En tenant entre ses mains cette Histoire populaire de la France, on pense immanquablement à l’ouvrage que Howard Zinn avait écrit en 1980 sur son pays : Une Histoire populaire des États-Unis, de 1492 à nos jours (Agone, 2002). On pense également à celui de Michelle Zancarini-Fournel, Les Luttes et les rêves. Une histoire populaire de la France de 1685 à nos jours (La Découverte, 2016).
Pourtant, dans un fort volume d’un peu plus de huit cents pages, Gérard Noiriel ne fait pas le récit des classes populaires en tant que dominés, une énième « histoire vue d’en-bas », mais celui de la domination exercées sur elles, qu’il définit comme étant « l’ensemble des relations de pouvoir qui lient les hommes entre eux ». Cela évite l’écueil de faire une relation doloriste ou compassionnelle de la période qu’il appréhende. Dans le même temps, Gérard Noiriel revendique clairement ses influences intellectuelles, comme celle de Pierre Bourdieu, Norbert Elias, mais aussi ses propres origines, très modestes.

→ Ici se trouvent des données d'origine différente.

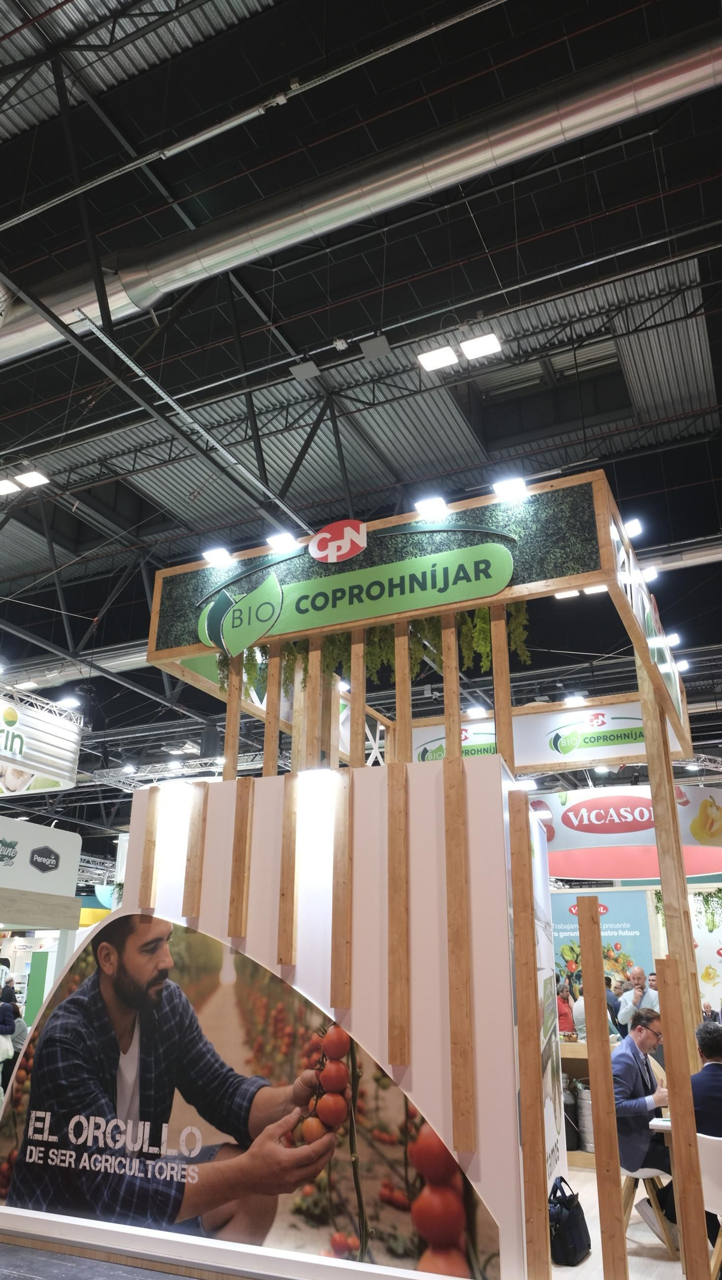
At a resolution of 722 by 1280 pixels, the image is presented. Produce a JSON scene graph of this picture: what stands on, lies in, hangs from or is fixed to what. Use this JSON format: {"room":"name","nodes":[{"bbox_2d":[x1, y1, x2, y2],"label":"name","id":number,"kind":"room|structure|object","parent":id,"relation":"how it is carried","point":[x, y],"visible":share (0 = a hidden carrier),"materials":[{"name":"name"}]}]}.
{"room":"event hall","nodes":[
{"label":"event hall","id":0,"kind":"room"},
{"bbox_2d":[0,1239,193,1279],"label":"floor","id":1,"kind":"structure","parent":0,"point":[24,1278],"materials":[{"name":"grey"}]},
{"bbox_2d":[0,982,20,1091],"label":"person","id":2,"kind":"object","parent":1,"relation":"on","point":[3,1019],"visible":0.94},
{"bbox_2d":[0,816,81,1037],"label":"booth","id":3,"kind":"object","parent":1,"relation":"on","point":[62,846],"visible":0.77,"materials":[{"name":"white"}]},
{"bbox_2d":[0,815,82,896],"label":"booth sign","id":4,"kind":"object","parent":3,"relation":"attached to","point":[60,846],"visible":0.99,"materials":[{"name":"white"}]},
{"bbox_2d":[93,748,542,1279],"label":"wall","id":5,"kind":"structure","parent":0,"point":[248,938],"materials":[{"name":"white paint"}]},
{"bbox_2d":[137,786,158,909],"label":"wooden slat","id":6,"kind":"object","parent":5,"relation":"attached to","point":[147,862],"visible":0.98,"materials":[{"name":"brown wood"}]},
{"bbox_2d":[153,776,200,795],"label":"spotlight","id":7,"kind":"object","parent":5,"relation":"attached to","point":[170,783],"visible":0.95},
{"bbox_2d":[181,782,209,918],"label":"wooden slat","id":8,"kind":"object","parent":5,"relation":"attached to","point":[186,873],"visible":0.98,"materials":[{"name":"brown wood"}]},
{"bbox_2d":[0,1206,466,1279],"label":"baseboard","id":9,"kind":"structure","parent":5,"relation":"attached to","point":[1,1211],"materials":[{"name":"white paint"}]},
{"bbox_2d":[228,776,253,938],"label":"wooden slat","id":10,"kind":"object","parent":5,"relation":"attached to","point":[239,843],"visible":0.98,"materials":[{"name":"brown wood"}]},
{"bbox_2d":[0,912,501,1279],"label":"mural","id":11,"kind":"object","parent":5,"relation":"attached to","point":[74,1001],"visible":0.97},
{"bbox_2d":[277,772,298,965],"label":"wooden slat","id":12,"kind":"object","parent":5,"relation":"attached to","point":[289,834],"visible":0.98,"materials":[{"name":"brown wood"}]},
{"bbox_2d":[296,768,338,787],"label":"spotlight","id":13,"kind":"object","parent":5,"relation":"attached to","point":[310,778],"visible":0.97,"materials":[{"name":"white"}]},
{"bbox_2d":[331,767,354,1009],"label":"wooden slat","id":14,"kind":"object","parent":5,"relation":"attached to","point":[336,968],"visible":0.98,"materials":[{"name":"brown wood"}]},
{"bbox_2d":[0,0,721,820],"label":"ceiling","id":15,"kind":"structure","parent":0,"point":[97,598],"materials":[{"name":"black metal"}]},
{"bbox_2d":[0,477,20,495],"label":"ceiling light","id":16,"kind":"object","parent":15,"relation":"hanging from","point":[7,489],"visible":1,"materials":[{"name":"white"}]},
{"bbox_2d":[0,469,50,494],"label":"ceiling light","id":17,"kind":"object","parent":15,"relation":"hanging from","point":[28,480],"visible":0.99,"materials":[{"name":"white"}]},
{"bbox_2d":[0,689,83,795],"label":"hanging sign","id":18,"kind":"object","parent":15,"relation":"hanging from","point":[7,778],"visible":1,"materials":[{"name":"white"}]},
{"bbox_2d":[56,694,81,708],"label":"spotlight","id":19,"kind":"object","parent":18,"relation":"attached to","point":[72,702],"visible":0.86,"materials":[{"name":"white"}]},
{"bbox_2d":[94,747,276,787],"label":"lighting truss","id":20,"kind":"object","parent":15,"relation":"hanging from","point":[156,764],"visible":0.52,"materials":[{"name":"metal"}]},
{"bbox_2d":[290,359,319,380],"label":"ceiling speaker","id":21,"kind":"object","parent":15,"relation":"hanging from","point":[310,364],"visible":0.99,"materials":[{"name":"grey"}]},
{"bbox_2d":[0,15,720,367],"label":"air duct","id":22,"kind":"object","parent":15,"relation":"hanging from","point":[42,327],"visible":0.97,"materials":[{"name":"silver metal"}]},
{"bbox_2d":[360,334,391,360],"label":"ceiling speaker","id":23,"kind":"object","parent":15,"relation":"hanging from","point":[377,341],"visible":0.99,"materials":[{"name":"grey"}]},
{"bbox_2d":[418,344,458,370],"label":"ceiling light","id":24,"kind":"object","parent":15,"relation":"hanging from","point":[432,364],"visible":0.99,"materials":[{"name":"white"}]},
{"bbox_2d":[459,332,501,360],"label":"ceiling light","id":25,"kind":"object","parent":15,"relation":"hanging from","point":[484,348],"visible":0.99,"materials":[{"name":"white"}]},
{"bbox_2d":[532,783,721,880],"label":"round sign","id":26,"kind":"object","parent":15,"relation":"hanging from","point":[576,823],"visible":0.75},
{"bbox_2d":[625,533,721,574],"label":"air duct","id":27,"kind":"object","parent":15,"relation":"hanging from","point":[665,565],"visible":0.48,"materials":[{"name":"silver metal"}]},
{"bbox_2d":[550,1163,706,1279],"label":"floor","id":28,"kind":"structure","parent":0,"point":[659,1262],"materials":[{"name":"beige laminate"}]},
{"bbox_2d":[137,464,705,1279],"label":"wooden booth","id":29,"kind":"object","parent":28,"relation":"on","point":[448,735],"visible":0.84,"materials":[{"name":"brown wood"}]},
{"bbox_2d":[202,546,233,565],"label":"spotlight","id":30,"kind":"object","parent":29,"relation":"attached to","point":[221,556],"visible":0.98,"materials":[{"name":"white"}]},
{"bbox_2d":[266,531,298,551],"label":"spotlight","id":31,"kind":"object","parent":29,"relation":"attached to","point":[280,542],"visible":0.97,"materials":[{"name":"white"}]},
{"bbox_2d":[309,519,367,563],"label":"logo sign","id":32,"kind":"object","parent":29,"relation":"attached to","point":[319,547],"visible":0.98,"materials":[{"name":"red plastic"}]},
{"bbox_2d":[193,528,516,657],"label":"green sign","id":33,"kind":"object","parent":29,"relation":"attached to","point":[505,565],"visible":0.99,"materials":[{"name":"green"}]},
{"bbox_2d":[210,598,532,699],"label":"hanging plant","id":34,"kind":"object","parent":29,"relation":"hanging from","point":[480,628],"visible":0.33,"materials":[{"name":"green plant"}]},
{"bbox_2d":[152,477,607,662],"label":"green panel","id":35,"kind":"object","parent":29,"relation":"attached to","point":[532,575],"visible":0.62,"materials":[{"name":"green"}]},
{"bbox_2d":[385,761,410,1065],"label":"wooden slat","id":36,"kind":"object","parent":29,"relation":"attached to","point":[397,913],"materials":[{"name":"brown wood"}]},
{"bbox_2d":[414,496,449,519],"label":"spotlight","id":37,"kind":"object","parent":29,"relation":"attached to","point":[432,507],"visible":0.98,"materials":[{"name":"white"}]},
{"bbox_2d":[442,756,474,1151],"label":"wooden slat","id":38,"kind":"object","parent":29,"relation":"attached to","point":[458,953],"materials":[{"name":"brown wood"}]},
{"bbox_2d":[491,476,528,501],"label":"spotlight","id":39,"kind":"object","parent":29,"relation":"attached to","point":[512,491],"visible":0.96,"materials":[{"name":"white"}]},
{"bbox_2d":[511,809,565,1200],"label":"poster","id":40,"kind":"object","parent":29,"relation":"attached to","point":[540,892],"visible":0.58,"materials":[{"name":"white paper"}]},
{"bbox_2d":[408,701,676,773],"label":"booth sign","id":41,"kind":"object","parent":29,"relation":"attached to","point":[555,753],"visible":0.7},
{"bbox_2d":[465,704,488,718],"label":"spotlight","id":42,"kind":"object","parent":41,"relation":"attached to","point":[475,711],"visible":0.84,"materials":[{"name":"white"}]},
{"bbox_2d":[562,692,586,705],"label":"spotlight","id":43,"kind":"object","parent":29,"relation":"attached to","point":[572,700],"visible":0.86,"materials":[{"name":"white"}]},
{"bbox_2d":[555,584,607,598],"label":"ceiling light","id":44,"kind":"object","parent":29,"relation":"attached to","point":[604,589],"visible":0.49,"materials":[{"name":"white"}]},
{"bbox_2d":[621,517,643,540],"label":"spotlight","id":45,"kind":"object","parent":29,"relation":"attached to","point":[633,528],"visible":0.71,"materials":[{"name":"white"}]},
{"bbox_2d":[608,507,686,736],"label":"booth sign","id":46,"kind":"object","parent":29,"relation":"attached to","point":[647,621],"visible":0.63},
{"bbox_2d":[639,565,658,582],"label":"spotlight","id":47,"kind":"object","parent":29,"relation":"attached to","point":[650,575],"visible":0.66,"materials":[{"name":"white"}]},
{"bbox_2d":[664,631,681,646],"label":"spotlight","id":48,"kind":"object","parent":29,"relation":"attached to","point":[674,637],"visible":0.62,"materials":[{"name":"white"}]},
{"bbox_2d":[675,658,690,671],"label":"spotlight","id":49,"kind":"object","parent":29,"relation":"attached to","point":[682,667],"visible":0.58,"materials":[{"name":"white"}]},
{"bbox_2d":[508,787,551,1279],"label":"wooden post","id":50,"kind":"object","parent":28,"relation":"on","point":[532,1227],"visible":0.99,"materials":[{"name":"brown wood"}]},
{"bbox_2d":[555,977,575,1038],"label":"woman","id":51,"kind":"object","parent":28,"relation":"on","point":[565,998],"visible":0.37},
{"bbox_2d":[548,1176,591,1264],"label":"handbag","id":52,"kind":"object","parent":28,"relation":"on","point":[569,1209],"visible":0.9,"materials":[{"name":"black leather"}]},
{"bbox_2d":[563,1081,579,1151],"label":"black container","id":53,"kind":"object","parent":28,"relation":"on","point":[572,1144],"visible":0.49,"materials":[{"name":"black"}]},
{"bbox_2d":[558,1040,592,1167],"label":"wooden counter","id":54,"kind":"object","parent":28,"relation":"on","point":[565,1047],"visible":0.16,"materials":[{"name":"brown wood"}]},
{"bbox_2d":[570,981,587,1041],"label":"person","id":55,"kind":"object","parent":28,"relation":"on","point":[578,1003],"visible":0.26},
{"bbox_2d":[575,1081,593,1151],"label":"keg","id":56,"kind":"object","parent":28,"relation":"on","point":[585,1110],"visible":0.51,"materials":[{"name":"metal"}]},
{"bbox_2d":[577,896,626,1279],"label":"wooden post","id":57,"kind":"object","parent":28,"relation":"on","point":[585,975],"visible":1,"materials":[{"name":"brown wood"}]},
{"bbox_2d":[616,965,660,1030],"label":"man","id":58,"kind":"object","parent":28,"relation":"on","point":[650,998],"visible":0.65},
{"bbox_2d":[620,1166,677,1257],"label":"stool","id":59,"kind":"object","parent":28,"relation":"on","point":[650,1172],"visible":0.45,"materials":[{"name":"brown wood"}]},
{"bbox_2d":[612,1006,675,1222],"label":"man","id":60,"kind":"object","parent":59,"relation":"on","point":[622,1059],"visible":0.61},
{"bbox_2d":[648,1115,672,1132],"label":"table","id":61,"kind":"object","parent":28,"relation":"on","point":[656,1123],"visible":0.26,"materials":[{"name":"white"}]},
{"bbox_2d":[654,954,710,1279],"label":"wooden post","id":62,"kind":"object","parent":28,"relation":"on","point":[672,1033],"visible":1,"materials":[{"name":"brown wood"}]},
{"bbox_2d":[696,1130,721,1276],"label":"white chair","id":63,"kind":"object","parent":28,"relation":"on","point":[716,1170],"visible":0.77,"materials":[{"name":"white plastic"}]},
{"bbox_2d":[691,1019,721,1137],"label":"man","id":64,"kind":"object","parent":63,"relation":"on","point":[704,1047],"visible":0.66},
{"bbox_2d":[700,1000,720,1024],"label":"person","id":65,"kind":"object","parent":28,"relation":"on","point":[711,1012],"visible":0.3},
{"bbox_2d":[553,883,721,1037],"label":"back wall","id":66,"kind":"structure","parent":0,"point":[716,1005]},
{"bbox_2d":[549,887,658,1004],"label":"poster","id":67,"kind":"object","parent":66,"relation":"attached to","point":[608,915],"visible":0.43,"materials":[{"name":"paper"}]},
{"bbox_2d":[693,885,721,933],"label":"hanging plant","id":68,"kind":"object","parent":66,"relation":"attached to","point":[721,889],"visible":0.8,"materials":[{"name":"green plant"}]}
]}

C’est pourquoi il part de l’époque où l’État tend à s’affirmer sur la société, au XIVe s., jusqu’à aujourd’hui. Le dernier chapitre est en effet une analyse de la première année de pouvoir de l’actuel président de la République, éclairée par une considération préalable de sept siècles, qui ne perçoit la société française qu’au travers des classes moyennes : les « démunis » (pour reprendre un terme qu’il utilise) ne sont désignés que comme une source de problèmes qu’il faut régler, dont on ne voit jamais ce qu’ils pourraient apporter au pays.
En prenant la domination comme angle d’approche, Gérard Noiriel montre comment se sont progressivement construits les outils sur laquelle elle repose (les structures de la domination), que ce soient l’impôt, une force publique (l’armée et la police), une administration de plus en plus intrusive, sans oublier celle de l’idée du sentiment national, les formes d’exclusion (le mendiant) voire de servitude (l’indigène au travers du Code noir), etc., qui ont eu entre autres conséquences d’aider à l’émergence de l’individu face aux collectivités. Il montre ce que cela, à chaque nouvelle étape franchie, a provoqué comme formes de refus, des manifestations aux émeutes, plus ou moins spontanées dont les modalités d’action ont évolué face aux formes de domination auxquelles elles se heurtaient (et continuent de combattre). On peut d’ailleurs voir ces résistances comme des tentatives de bâtir, consolider, recréer le collectif en train de se déliter. Mais Gérard Noiriel analyse aussi les moments où les dominés ont pu exercer une véritable influence sur l’ensemble de la société, comme au lendemain de la Libération, en imposant une recomposition du pays sur la base d’un réel approfondissement démocratique.
Parmi les nombreux thèmes qu’il aborde, celui de l’immigration tient évidemment une place prééminente, puisqu’il y a consacré une grande partie de son travail. Il montre ainsi comment le massacre d’Aigues-Mortes, en 1893, est un moment fondateur puisque se met notamment en place tout un vocabulaire encore utilisé aujourd’hui : intégration (qu’on appelait plutôt « assimilation » à cette époque), clandestins, etc. Ces mots s’appliquaient alors aux Italiens (avant les Polonais et autres), mais on les retrouve aujourd’hui dans le discours médiatique et politique. Gérard Noiriel montre d’ailleurs comment cette construction est le fait d’une élite insoucieuse des réalités (les rapports préfectoraux montrent pourtant que les Italiens s’intègrent facilement à la société française), repris par le corps politique (à qui l’électorat pourrait reprocher l’inaction), et surtout comment elle est finalement intégré par ceux auxquelles elle s’applique. De fait, les migrants finissent par se regrouper entre eux, ce qui permet en retour de justifier la méfiance dont on les entoure.
À cela, il relie la question nationale, alors très vive, à ce point qu’on est d’abord perçu que comme ressortissant d’un pays : on est qualifié d’Italien, par opposition au Français. On voit alors comment l’État apporte un lien à ceux qu’il administre, et comment l’identité est utilisée pour détourner l’attention d’autres questions pourtant plus préoccupantes, comme la question sociale, les inégalités, etc.
Il ne faudra pas se laisser impressionner par la taille du volume. L’écriture est très accessible, Gérard Noiriel ayant poussé le soin de placer les notes en fin d’ouvrage pour faciliter encore la lisibilité. On y gagnera d’accéder à des clés de compréhension de la société actuelle, sans céder au pessimisme qui pousserait à l’inaction. À sa manière, cette Histoire populaire est un livre de combat, ainsi que Bourdieu envisageait la sociologie.